We Begin Again: Reviewing ‘Robin & Batman’ #01

by Scott Redmond

Overview

What’s old is new again as Robin & Batman presents a gorgeous retelling of the first days of the iconic dynamic duo, focusing deeply on the characters and their traumas, personalities, and the struggles to retain who they are in this burgeoning partnership. Jeff Lemire and Dustin Nguyen, with letterer Steven Wands joining them, showcase just why they work so well together and have won awards for their collaborations as they take a break from creator-owned to visit Gotham City.

Overall
10/10
10/10

Batman and Robin, the dynamic duo. They go together like peanut butter and jelly — where one is, the other is usually not far behind. There have of course been multiple Robins over the decades, but the very first one was the one and only Richard “Dick” Grayson.

At this point in time, Dick has been Nightwing for almost as long as he was Robin (thirty-seven years versus forty-four years). Outside of some flashbacks here or there, his time as the boy wonder isn’t often explored in the main DC Universe continuity. Even when Flashpoint rebooted the line and The New 52 happened, the line of five Robins was kept and Dick was still Nightwing. The last real exploration of Grayson’s time as Batman’s sidekick was in 2000’s Robin: Year One from Chuck Dixon and Scott Beaty.

Enter Jeff Lemire, Dustin Nguyen, and Steve Wands, who are ready to take a peek back at those early days through a more recent modern lens with the three-part Robin & Batman.

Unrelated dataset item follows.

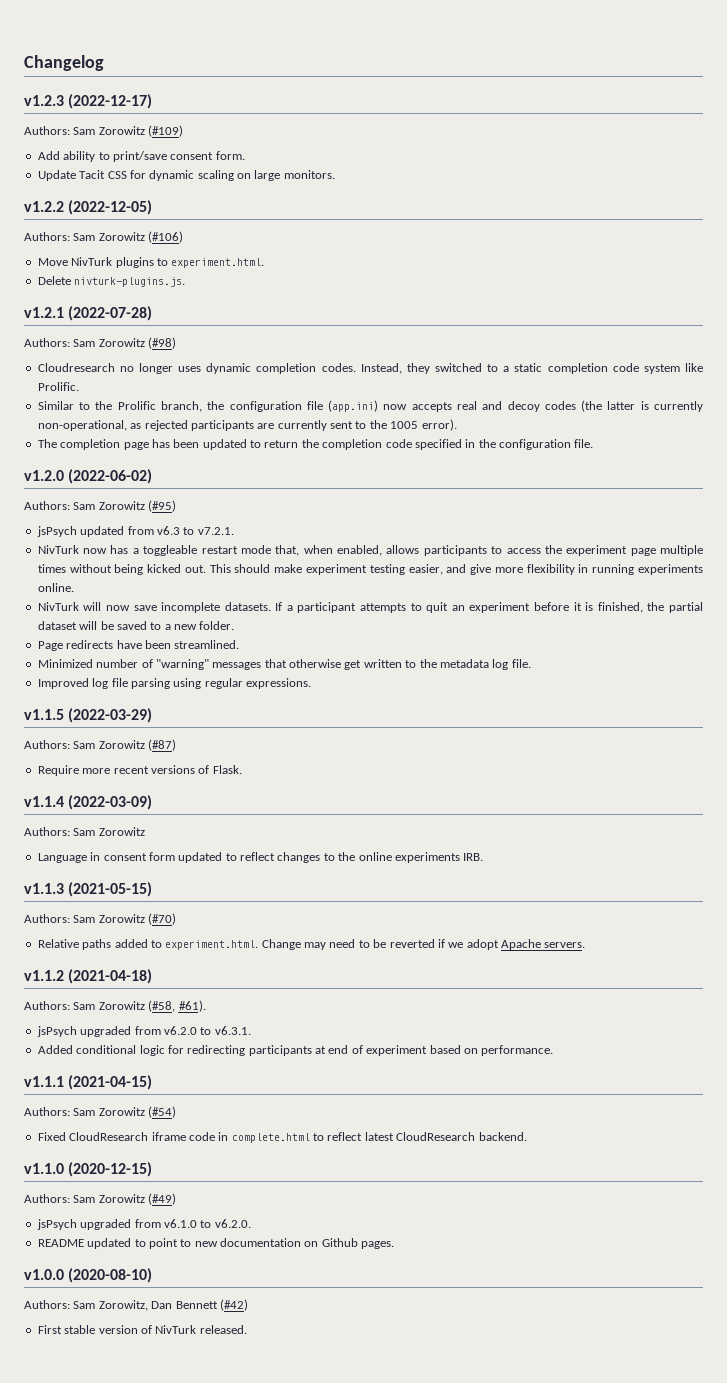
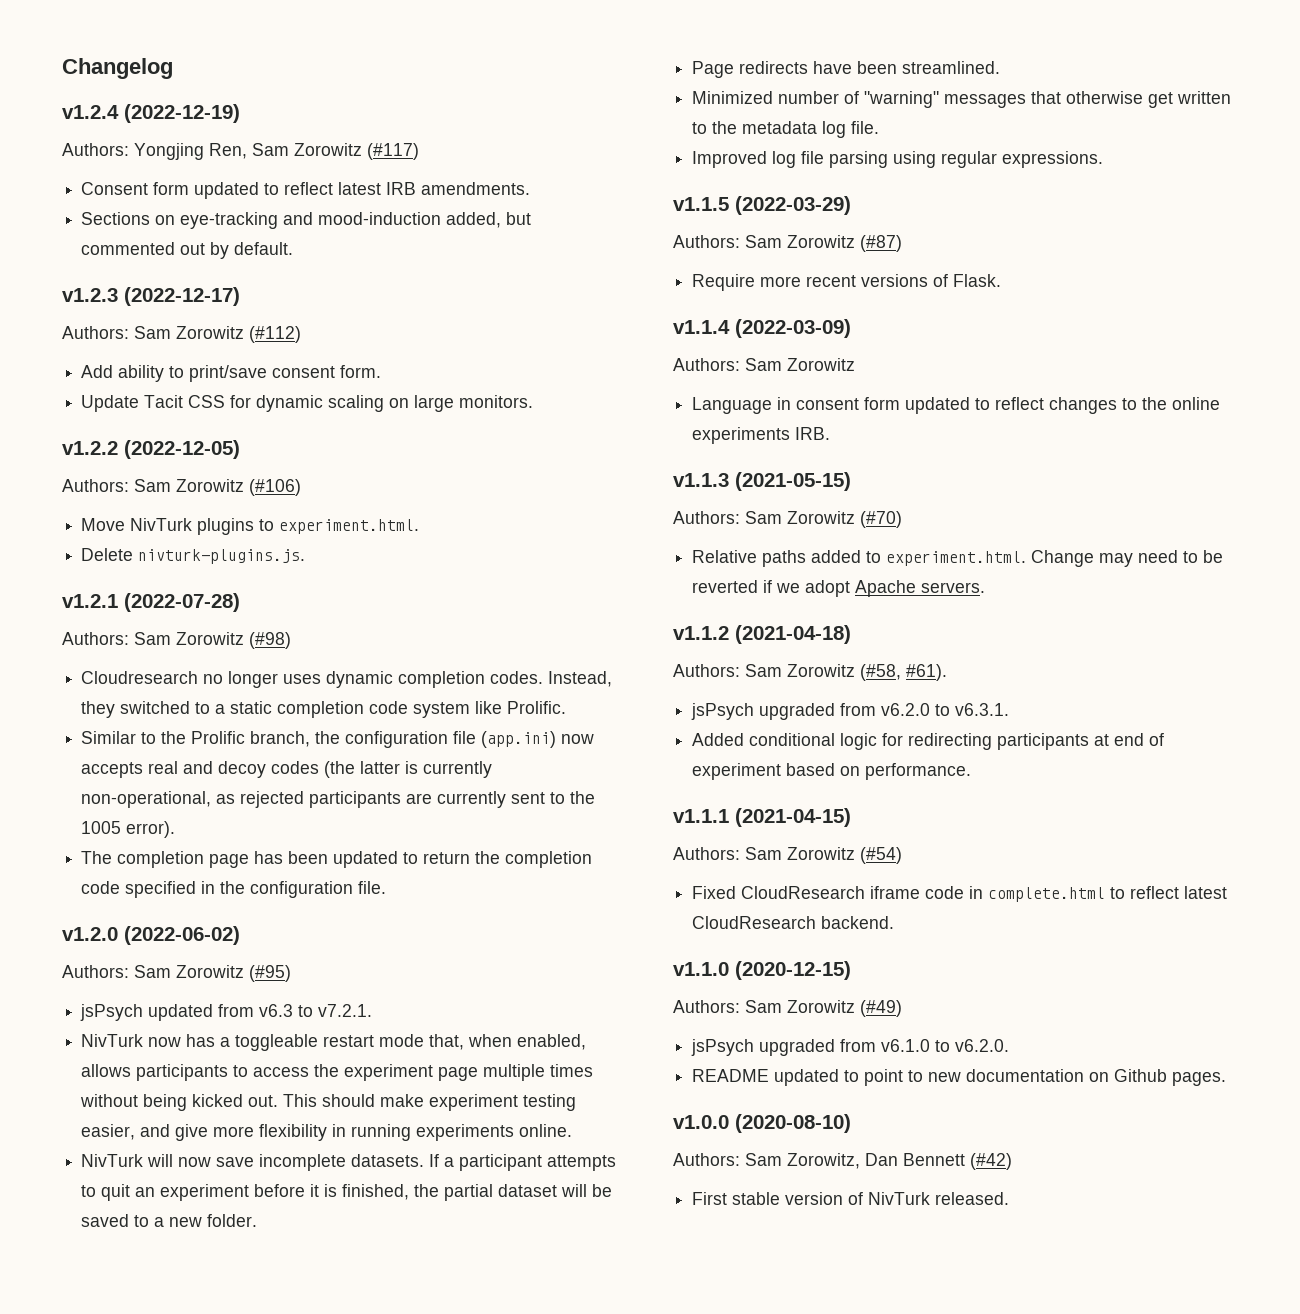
(104, 63) none -> [62,104,240,123] [62,143,419,160] [81,182,531,199] [81,212,532,229] [81,242,294,259] // v1.2.4 (2022-12-19) // Authors: Yongjing Ren, Sam Zorowitz (#117) // Consent form updated to reflect latest IRB amendments. // Sections on eye-tracking and mood-induction added, but commented out by default.
[148,125,184,137] (#109) -> [249,326,301,343] (#112)

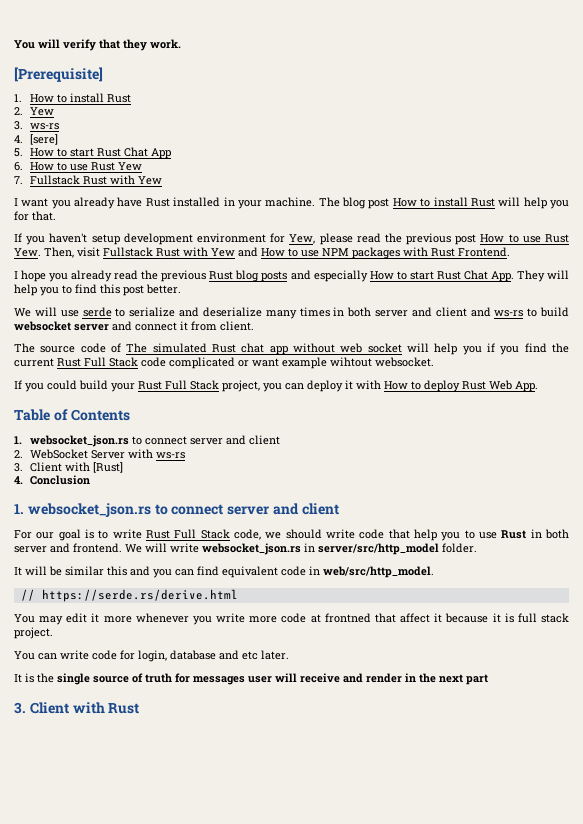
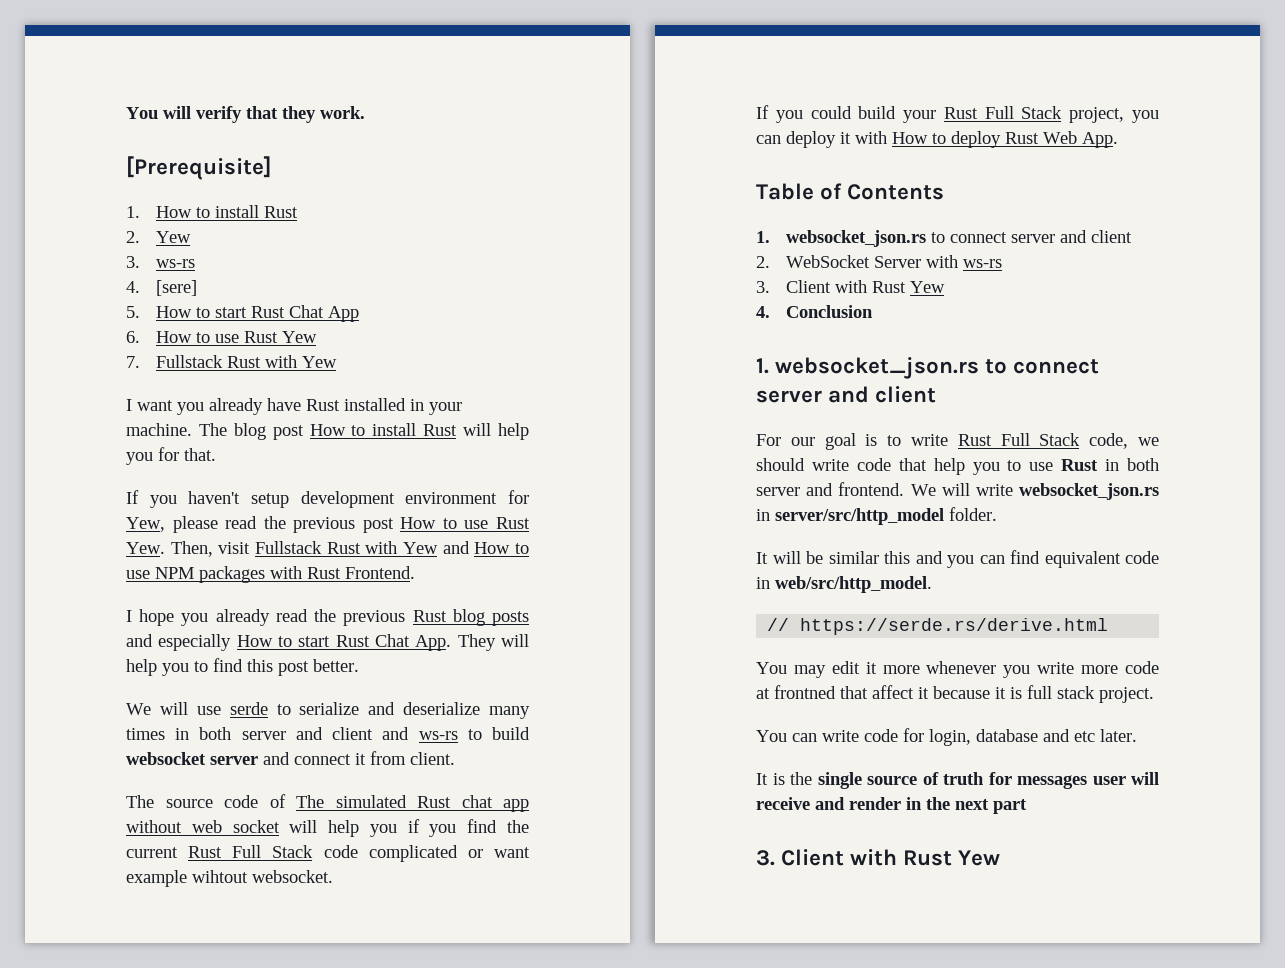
[93,462,124,473] [Rust] -> [871,281,945,293] Rust Yew
(140, 708) none -> [958,850,1001,866] Yew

As noted by the title switching around the names, this retelling spotlights Robin/Dick as he struggles to adjust in the very first days of training with Batman/Bruce Wayne while still dealing with the recent loss of his parents. Just like the title pair, Lemire and Nguyen are a dynamic duo of their own after several years of working together on books like Descender and its sequel, Ascender.

Right away, one is hit just by how gorgeously moody and emotional this book is, with Nguyen’s watercolors showcasing the dreariness of Gotham City as well as the bright colorful bits of those who call the city home. There are tons of close-up style panels, as the panels then shift and morph and expand in so many different ways through the issue. Page one gives us a twelve-panel layout featuring all kinds of different images that are teases of what is to come, what has happened, and what is about to happen once the page is turned.

Whether at a distance or close-up, Nguyen’s take on Batman is an intimidating force that seems beyond human yet, at the same time, is a man on a mission trying to mold a young soldier. There is a beautiful mix of colors throughout the pages, shifting from darker, dreary ones around the world that Batman inhabits and wants for Dick, while Dick’s world still has brighter reds and other colors.

This is the same in the caption boxes brought to life by Wands. Where Dick’s are still full of his circus roots reds, Batman’s are shadowy. Those same sorts of colors are part of the variety of SFX that populate some of the more action-packed pages. This attention to showing differences in characters’ personalities or moods carries over to the other dialogue too, even with the way that the bubbles are formed for the Batman rogue that pops up near the end. They are rounder and a bit softer than one might expect for such a rough character, but seems near the endpoint to what might have been for this character in the past.

We’re treated to a Batman here that is rougher and stern — not to the point of the current Batman, who while still stern shows genuine love and care at times for his variety of allies, wards, and children. Instead, Lemire shows us an accurate depiction of a man on a mission who has internalized that goal and only sees that, butting heads with a young man still reeling from loss and not wanting to give up who and what he is. At the same time, we see that part of what Bruce is doing here stems from the fact that he fears taking a child into the battlefield if they are not a hardened soldier.

There is a lot happening in this issue, but the majority of it centers around the relationship between the dynamic duo and their stalwart alley Alfred as well. The father figure and butler is trying to straddle the line between supporting the man he helped raise and helping that man realize that he can’t just mold this child into another version of himself.

While we see glimmers of the Dick Grayson that we all know and love at this point, it’s important that this book take its time to actually explore trauma and grief, the different ways it manifests, and the different ways people deal with it. This is truly one of the best looks at the early days of these characters that we’ve gotten in quite some time.

Robin & Batman #01 is now on sale in print and digitally from DC Comics.